Forward. Backward. Preferred. Dis-preferred.

Like any good algebraist, he is made to think sometimes in a forward fashion and sometimes in reverse; and so he learns when to concentrate mostly on what he wants to happen and also when to concentrate mostly on avoiding what he does not want to happen.

~ Charlie Munger from,

That item from a list of six elements, originally from the best pilot education program in existence, made me realize there’s this thing that I do. For me it’s such an intuitive, automatic thing, but it occurs to me to share it to make it explicit.

Let’s begin by thinking about planning and learning. (I’m done. You are now thinking about planning and learning. :) Next, we’ll trot out three magnificently useful, relative adverbs: how, when and why. Six sublime questions instantly appear:

How do I plan?
When do I plan?
Why do I plan?
How do I learn?
When do I learn?
Why do I learn?

I’ve certainly spent a lot of time thinking about those questions. For example, I’ve a bunch of blog posts about knowledge systems that came from thinking about, “how do I learn?” I could spend all my time thinking about those six questions. Exploring those questions, understanding myself, and learning in general, are fine projects to spend time on. But it’s tough to get started. Each of those questions is a deep, Alice in Wonderland rabbit hole.
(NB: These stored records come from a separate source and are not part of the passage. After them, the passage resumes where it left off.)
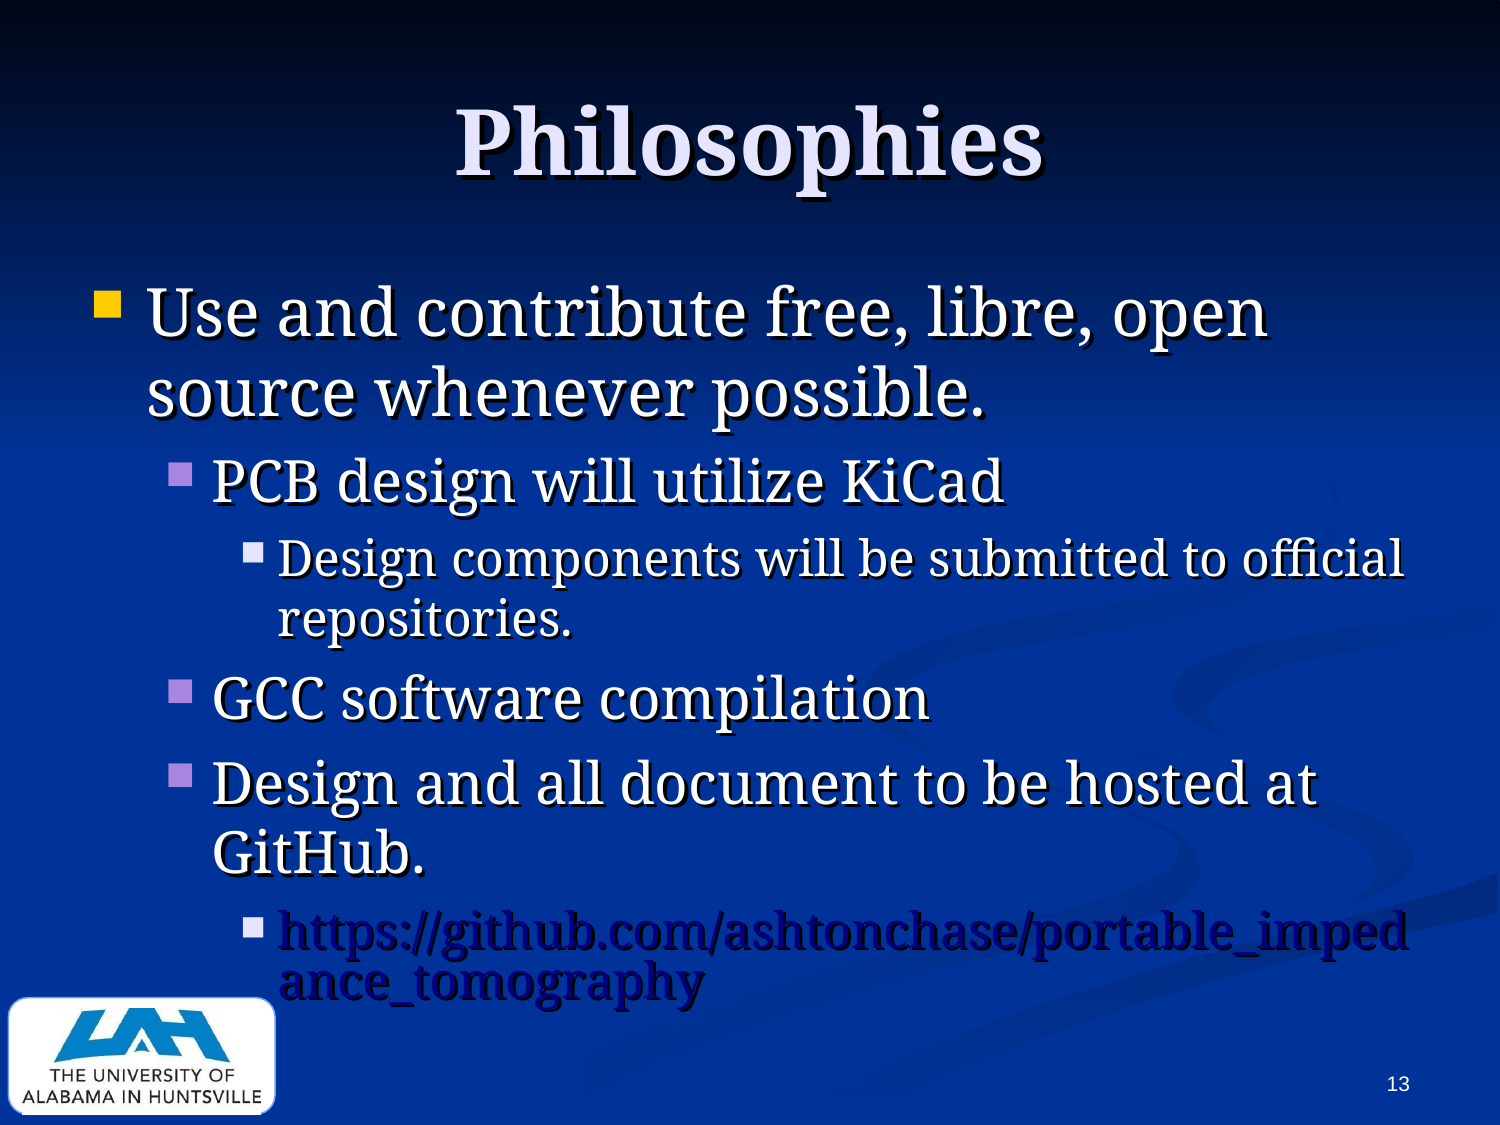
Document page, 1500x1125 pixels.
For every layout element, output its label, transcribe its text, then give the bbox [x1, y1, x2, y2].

title Philosophies [75, 45, 1426, 233]
text_box <number> [1324, 1062, 1426, 1104]
picture [22, 1008, 261, 1115]
list Use and contribute free, libre, open source whenever possible. PCB design will utilize KiCad Design components will be submitted to official repositories. GCC software compilation Design and all document to be hosted at GitHub. https://github.com/ashtonchase/portable_impedance_tomography [75, 262, 1426, 1050]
What I want to share is how to use a different framework to flip the entire process over. I want to share my way of making progress on those fine projects without intentionally working on them. Things happen. Thoughts arise. (Your experience may be similar to mine?) The following framework will take anything—happenings or thoughts—and guide it into being deep work on those six questions.

Simply ask:

Forward or backward in time: Is the event in the future or past? Am I thinking about the future or past?


Prefer or dis-prefer: Do I prefer or dis-prefer the event? Do I prefer or dis-prefer what I’m thinking?
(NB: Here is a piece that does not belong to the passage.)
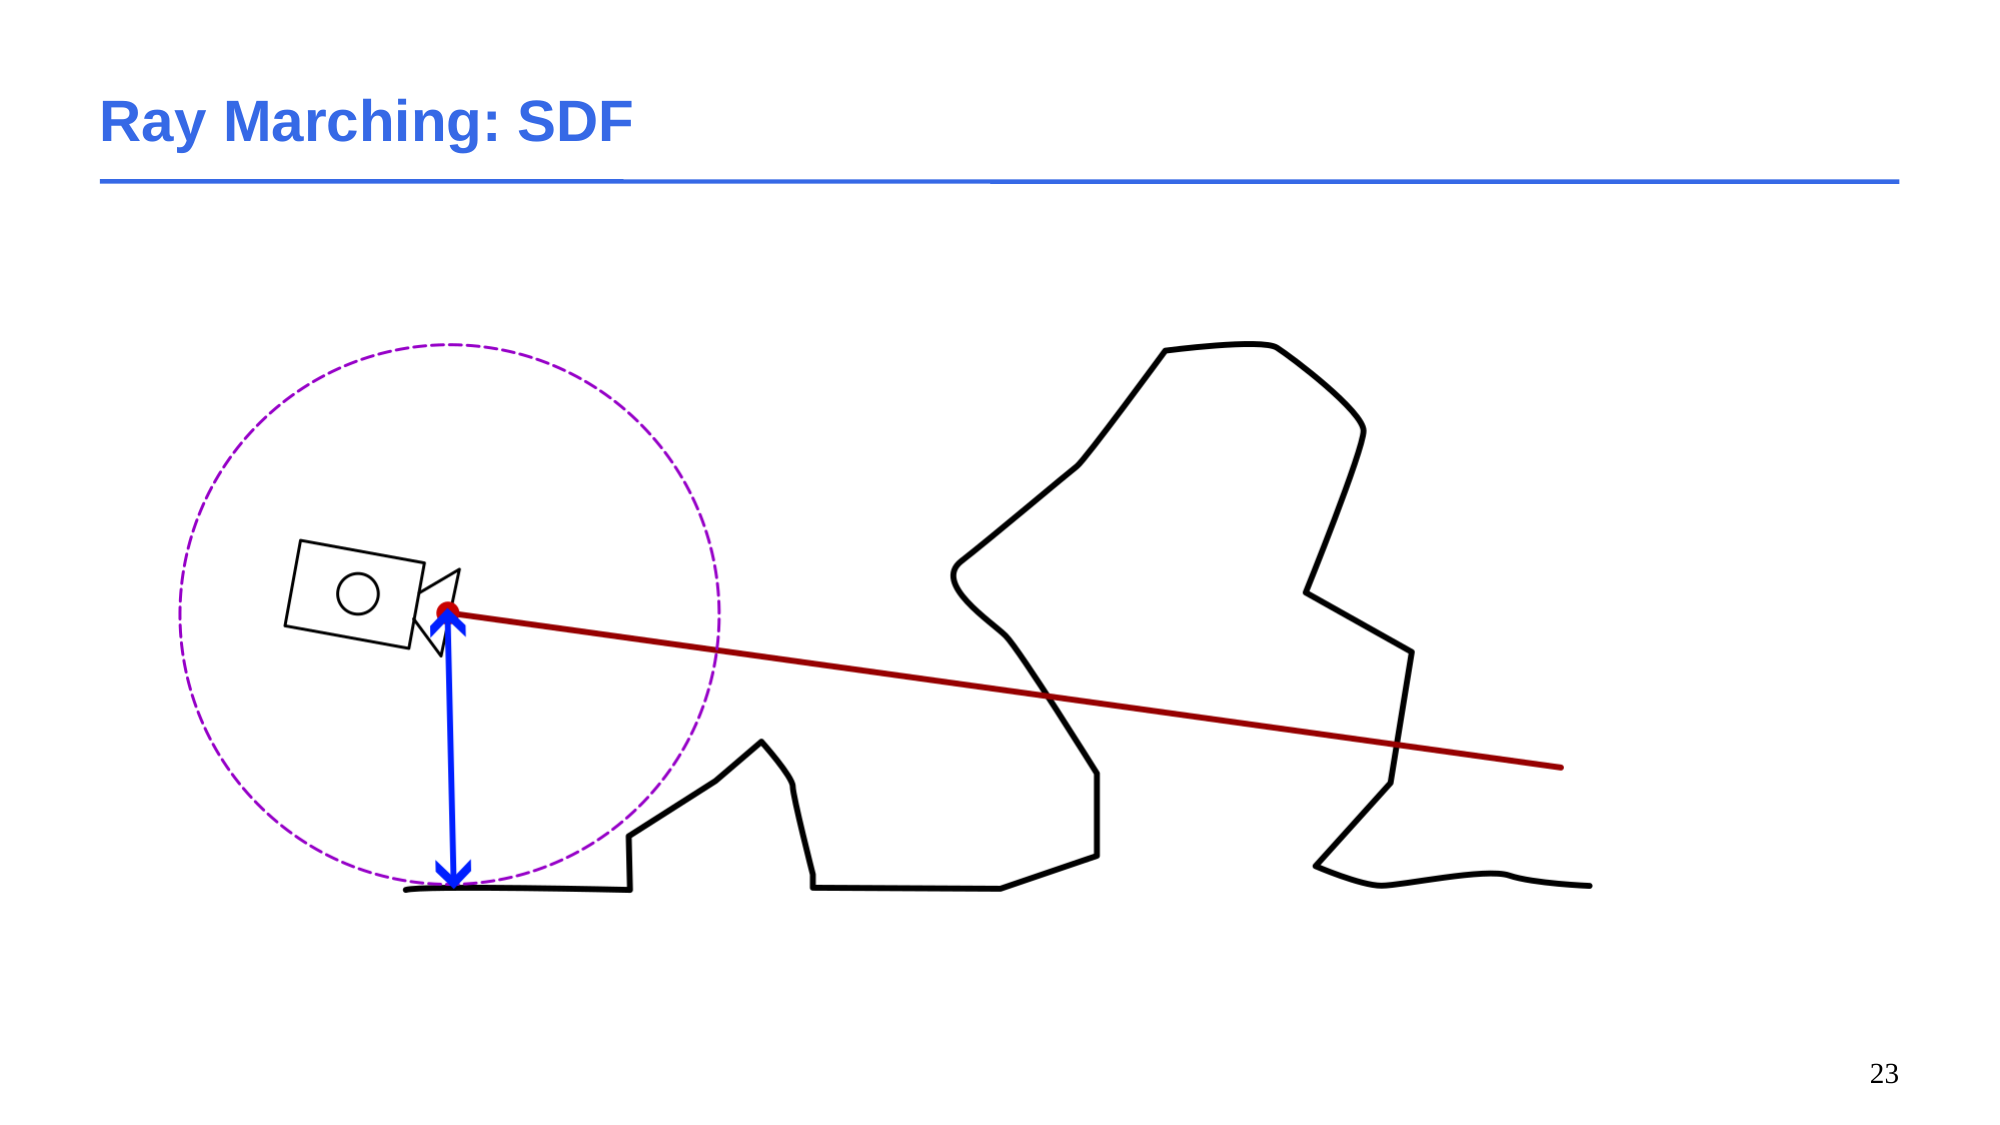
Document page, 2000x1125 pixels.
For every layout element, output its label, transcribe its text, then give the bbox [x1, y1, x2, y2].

title Ray Marching: SDF [99, 27, 1900, 215]
picture [176, 299, 1726, 1045]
For me, the act of examining something—an event, a thought—in the light of those questions, (forward/backward? preferred/dis-preferred?,) leads me to learning about one, and sometimes several, of those six, big questions.


The Munger Two Step

While most of us make decisions daily, few of us have a useful framework for thinking that protects us when making decisions. We’re going to explore Munger’s two-step process for making effective decisions and reducing human misjudgment.

~ Shane Parrish from,

Some day I hope to write something as useful at the post I’ve linked to above. I do not hold hope for ever writing anything as directly useful as what Munger had to say, quoted and referred to in the post linked above.

There’s so much wisdom—how to make decisions without losing your shit is life-critical… right up there with knowing how to breath… There’s so much wisdown in that post about predictions and unknown-unknowns and making decisions with uncertain information.

Also, in the realm of unknown-unknowns: I’m sure you believe you know how to breath. Pop quiz: Take a pause and imagine you’re giving a lecture to a bunch of aliens who breath through gills… I’ll wait. How’d you do? Still 100% certain you know how to breath?

I’m not trying to preach to you about, “you don’t know how to breath!” I’m trying to show you—by asking rhetorically about something you certainly do a lot—that “knowing” is really hard.

And all of your deciding stands atop your knowing.